### What to do
For this task, copy all of the data below exactly and skip the pictures.
BEGIN Material for this task
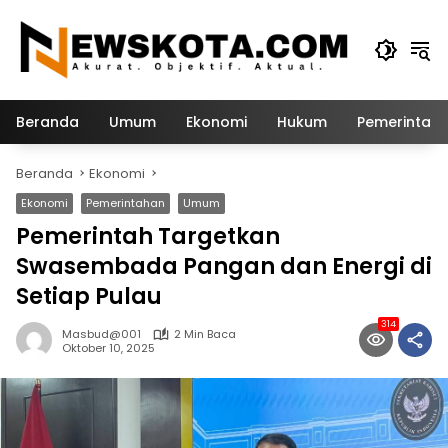
Langsung
ke
konten
Beranda
Umum
Ekonomi
Hukum
Pemerintah
Beranda
Ekonomi
Ekonomi
Pemerintahan
Umum
Pemerintah Targetkan
Swasembada Pangan dan Energi di
Setiap Pulau
314
Masbud@001
2 Min Baca
Oktober 10, 2025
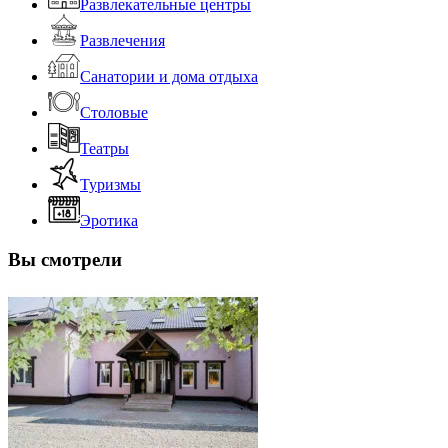
Развлекательные центры
Развлечения
Санатории и дома отдыха
Столовые
Театры
Туризмы
Эротика
Вы смотрели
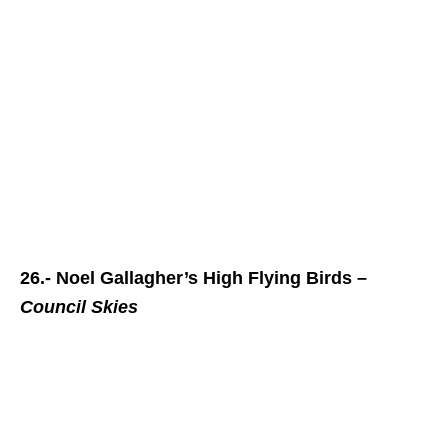
26.- Noel Gallagher’s High Flying Birds –
Council Skies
END Material for this task
### Answer to the exercise
Langsung
ke
konten
Beranda
Umum
Ekonomi
Hukum
Pemerintah
Beranda
Ekonomi
Ekonomi
Pemerintahan
Umum
Pemerintah Targetkan
Swasembada Pangan dan Energi di
Setiap Pulau
314
Masbud@001
2 Min Baca
Oktober 10, 2025
Развлекательные центры
Развлечения
Санатории и дома отдыха
Столовые
Театры
Туризмы
Эротика
Вы смотрели
26.- Noel Gallagher’s High Flying Birds –
Council Skies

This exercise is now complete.